Material to process —
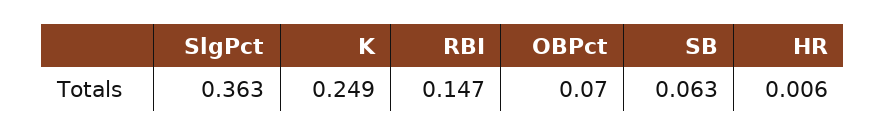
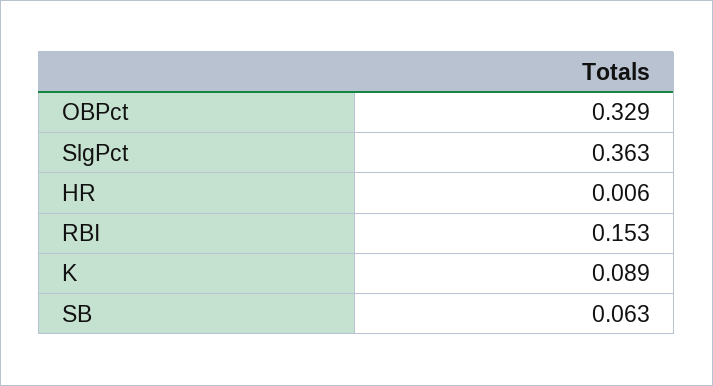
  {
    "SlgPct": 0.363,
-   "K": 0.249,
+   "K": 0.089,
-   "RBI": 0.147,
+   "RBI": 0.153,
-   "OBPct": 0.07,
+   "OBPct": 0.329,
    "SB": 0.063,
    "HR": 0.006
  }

==

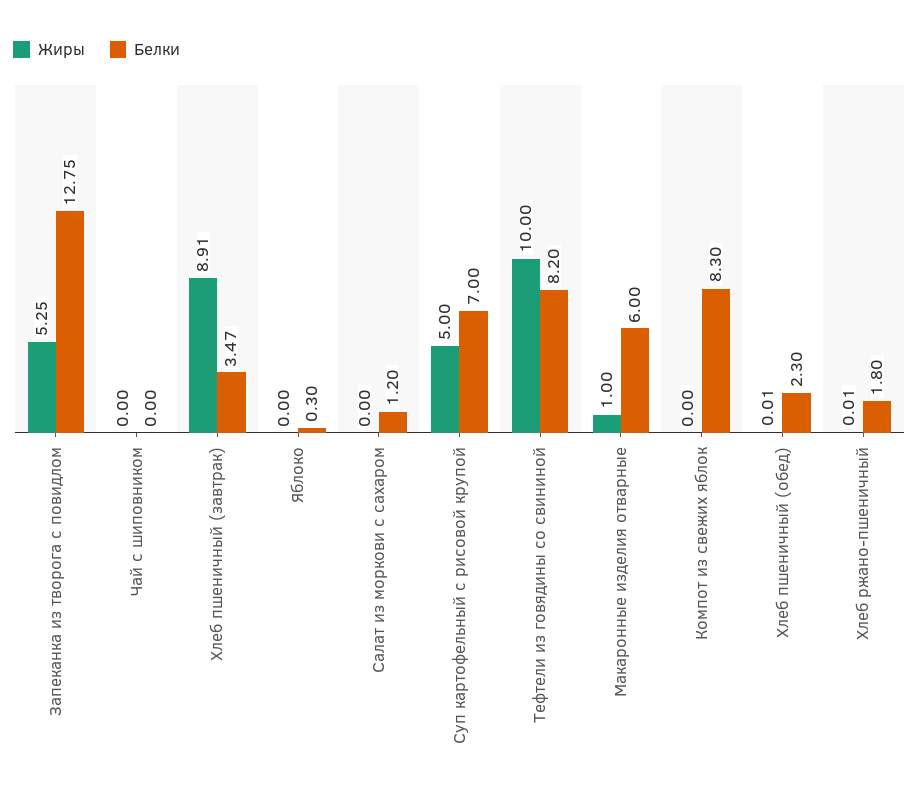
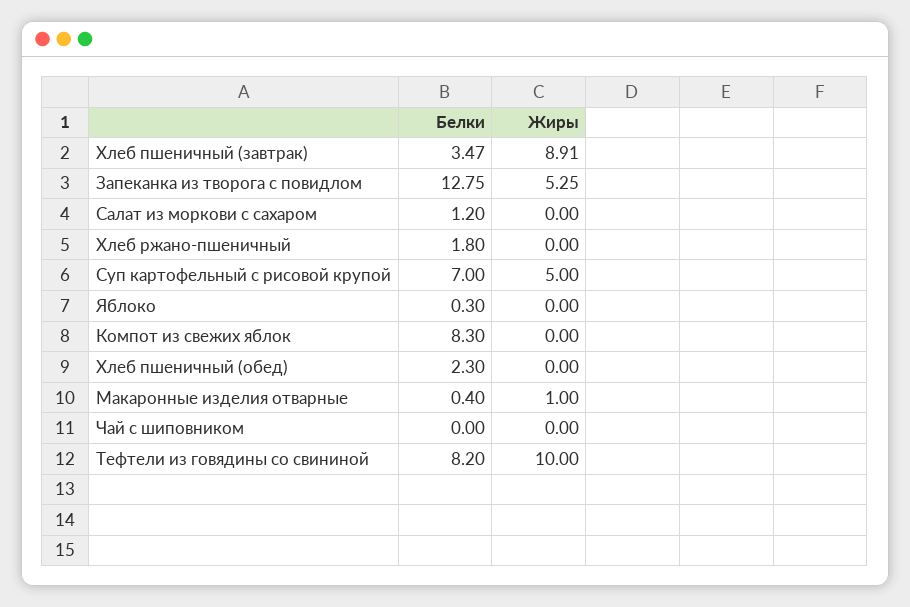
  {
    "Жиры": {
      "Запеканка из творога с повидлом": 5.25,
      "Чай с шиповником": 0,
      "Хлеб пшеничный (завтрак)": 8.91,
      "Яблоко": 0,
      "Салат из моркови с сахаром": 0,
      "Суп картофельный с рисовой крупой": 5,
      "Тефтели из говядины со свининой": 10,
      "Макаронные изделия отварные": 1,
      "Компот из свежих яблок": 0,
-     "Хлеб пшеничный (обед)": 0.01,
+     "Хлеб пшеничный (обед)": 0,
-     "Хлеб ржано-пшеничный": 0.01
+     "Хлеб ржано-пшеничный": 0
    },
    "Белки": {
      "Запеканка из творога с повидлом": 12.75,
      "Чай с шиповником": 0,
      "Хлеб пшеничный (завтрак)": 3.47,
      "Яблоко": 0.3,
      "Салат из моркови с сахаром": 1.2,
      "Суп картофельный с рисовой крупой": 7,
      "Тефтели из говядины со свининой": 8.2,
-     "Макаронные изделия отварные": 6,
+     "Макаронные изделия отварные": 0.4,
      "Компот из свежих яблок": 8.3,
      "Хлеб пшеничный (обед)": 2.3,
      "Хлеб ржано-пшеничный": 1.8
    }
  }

Work to be completed — Which lines of the material contain "свежих"? List them.

Response area —
      "Компот из свежих яблок": 0,
      "Компот из свежих яблок": 8.3,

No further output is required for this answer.